Real Phone Hacking

By | September 4, 2011

Interesting glimpse into the real world of phone hacking–not the amateurish stuff we’ve been absored by in the UK–by Sharmine Narwani: In Lebanon, The Plot Thickens « Mideast Shuffle.

First off, there’s the indictment just released by the Special Tribunal for Lebanon which, in the words of Narwani,

appears to be built on a simple premise: the “co-location” of cellular phones — traceable to the accused four — that coincide heavily with Hariri’s whereabouts and crucial parts of the murder plot in the six weeks prior to his death.

Indeed, the case relies heavily on Call Data Record (CDR) analysis. Which sounds kind of sophisticated. Or is it? Narwani contends that this could have been manufactured. Indeed, she says,

there isn’t a literate soul in Lebanon who does not know that the country’s telecommunications networks are highly infiltrated — whether by competing domestic political operatives or by foreign entities.

There is plenty of evidence to support this. The ITU recently issued two resolutions [PDF] basically calling on Israel to stop conducting “piracy, interference and disruption, and sedition”.

And Lebanon has arrested at least two men accused of helping Israel infiltrate the country’s cellular networks. What’s interesting about this from a data war point of view is that one of those arrested has confessed, according to Narwani, to lobbying for the cellular operator he worked for not to install more secure hardware, made by Huawei, which would have presumably made eavesdropping harder. (A Chinese company the good guy? Go figure.)

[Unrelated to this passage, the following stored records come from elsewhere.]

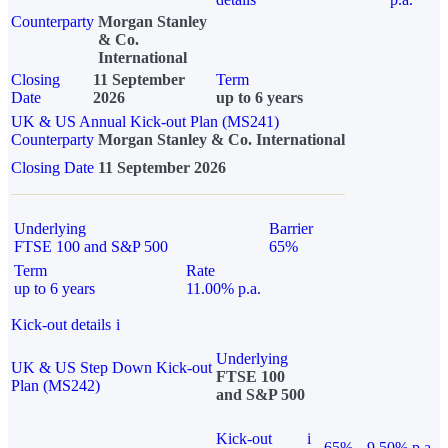
Counterparty
Morgan Stanley
& Co.
International
Closing
11 September
Term
Date
2026
up to 6 years
UK & US Annual Kick-out Plan (MS241)
Counterparty
Morgan Stanley & Co. International
Closing Date
11 September 2026
Underlying
Barrier
FTSE 100 and S&P 500
65%
Term
Rate
up to 6 years
11.00% p.a.
Kick-out details
i
Underlying
UK & US Step Down Kick-out
FTSE 100
Plan (MS242)
and S&P 500
Kick-out
i
65%
9.50% p.a.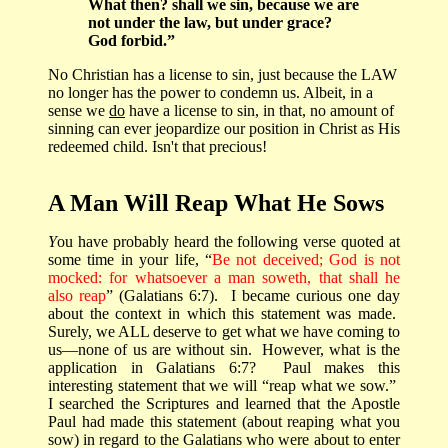
What then? shall we sin, because we are
not under the law, but under grace?
God forbid.”
No Christian has a license to sin, just because the LAW
no longer has the power to condemn us. Albeit, in a
sense we
do
have a license to sin, in that, no amount of
sinning can ever jeopardize our position in Christ as His
redeemed child. Isn't that precious!
A Man Will Reap What He Sows
Y
ou have probably heard the following verse quoted at
some time in your life, “
Be not deceived; God is not
mocked: for whatsoever a man soweth, that shall he
also reap
” (Galatians 6:7).
I became curious one day
about the context in which this statement was made.
Surely, we ALL deserve to get what we have coming to
us—none of us are without sin.
However, what is the
application in Galatians 6:7?
Paul makes this
interesting statement that we will “reap what we sow.”
I searched the Scriptures and learned that the Apostle
Paul had made this statement (about reaping what you
sow) in regard to the Galatians who were about to enter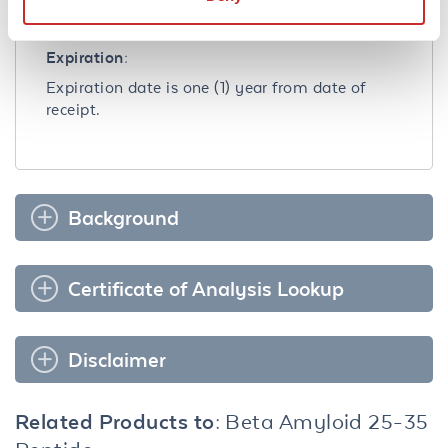
Dilute only prior to immediate use.
Expiration:
Expiration date is one (1) year from date of
receipt.
Background
Certificate of Analysis Lookup
Disclaimer
Related Products to:
Beta Amyloid 25-35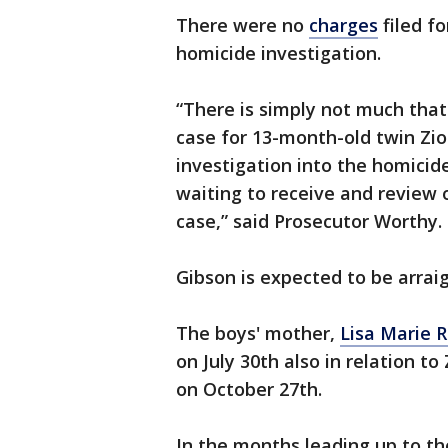
There were no
charges
filed f
homicide investigation.
“There is simply not much that 
case for 13-month-old twin Zio
investigation into the homicid
waiting to receive and review 
case,” said Prosecutor Worthy.
Gibson is expected to be arrai
The boys' mother,
Lisa Marie 
on July 30th also in relation to
on October 27th.
In the months leading up to th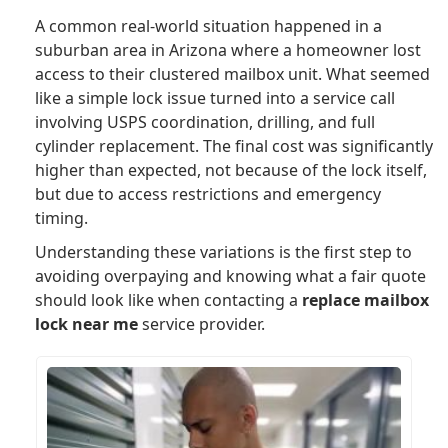
A common real-world situation happened in a
suburban area in Arizona where a homeowner lost
access to their clustered mailbox unit. What seemed
like a simple lock issue turned into a service call
involving USPS coordination, drilling, and full
cylinder replacement. The final cost was significantly
higher than expected, not because of the lock itself,
but due to access restrictions and emergency
timing.
Understanding these variations is the first step to
avoiding overpaying and knowing what a fair quote
should look like when contacting a
replace mailbox
lock near me
service provider.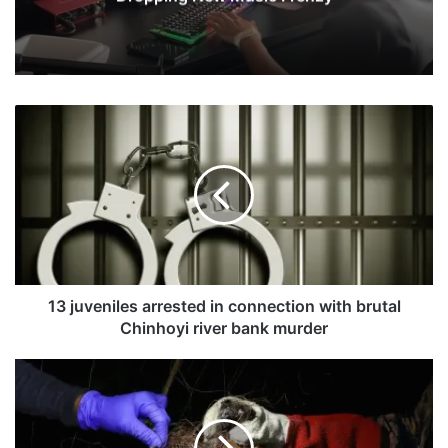
1
3
j
u
v
e
n
i
l
e
13 juveniles arrested in connection with brutal
s
Chinhoyi river bank murder
a
r
F
r
a
e
t
s
a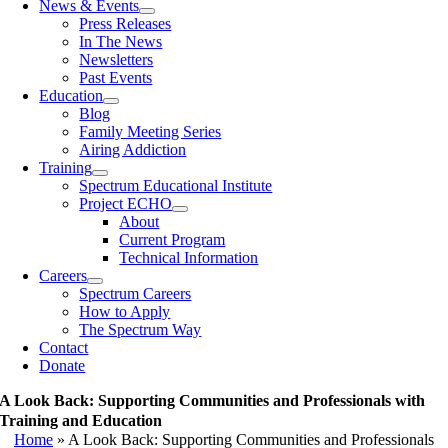
News & Events
Press Releases
In The News
Newsletters
Past Events
Education
Blog
Family Meeting Series
Airing Addiction
Training
Spectrum Educational Institute
Project ECHO
About
Current Program
Technical Information
Careers
Spectrum Careers
How to Apply
The Spectrum Way
Contact
Donate
A Look Back: Supporting Communities and Professionals with
Training and Education
Home
»
A Look Back: Supporting Communities and Professionals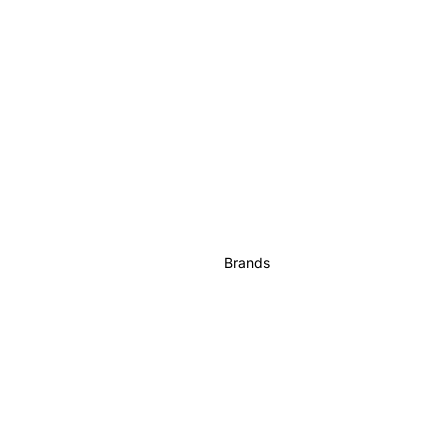
Brands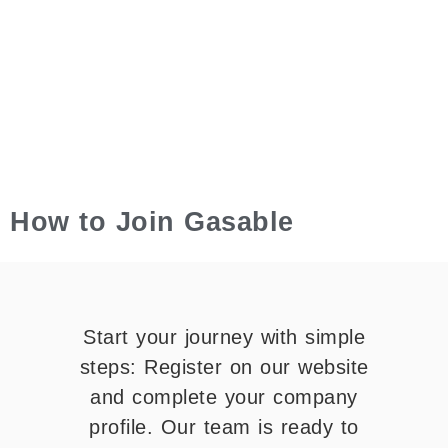
How to Join Gasable
Start your journey with simple
steps: Register on our website
and complete your company
profile. Our team is ready to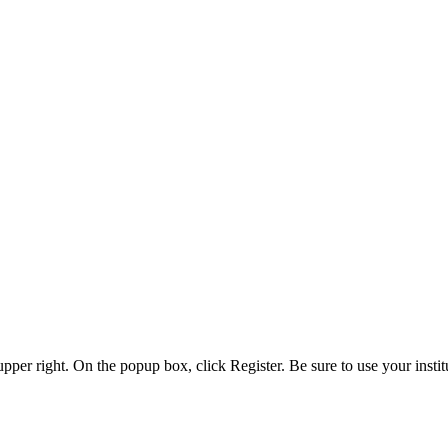
 upper right. On the popup box, click Register. Be sure to use your insti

If this were the case–if Lebanon’s cellular networks were so deeply penetrated–then it’s evidence of the kind of cyberwar we’re not really equipped to understand, let alone deal with: namely data manipulation.

Narwani asks whether it could be possible that the tribunal has actually been hoodwinked by a clever setup: that all the cellular data was faked, when

a conspiring “entity” had to obtain the deepest access into Lebanese telecommunications networks at one or — more likely — several points along the data logging trail of a mobile phone call. They would have to be able to intercept data and alter or forge it, and then, importantly, remove all traces of the intervention.

After all, she says,

the fact is that Hezbollah is an early adherent to the concept of cyberwarfare. The resistance group have built their own nationwide fiber optics network to block enemy eavesdropping, and have demonstrated their own ability to intercept covert Israeli data communications. To imagine that they then used traceable mobile phones to execute the murder of the century is a real stretch.

Who knows? But Darwani asserts that

Nobody doubts Israel’s capacity to carry out this telecom sleight of hand — technology warfare is an entrenched part of the nation’s military strategies. This task would lie somewhere between the relatively facile telephone hacking of the News of the World reporters and the infinitely more complex Stuxnet attack on Iran’s nuclear facilities, in which Israel is a prime suspect.

In other words, there’s something going on here that is probably a lot more sophisticated than a tribunal can get behind. I’m no Mideast expert, but if only half of this is true it’s clear that cellphones are the weakest link in a communications chain. And that if this kind of thing is going on Lebanon, one has to assume that it’s going on in a lot of places.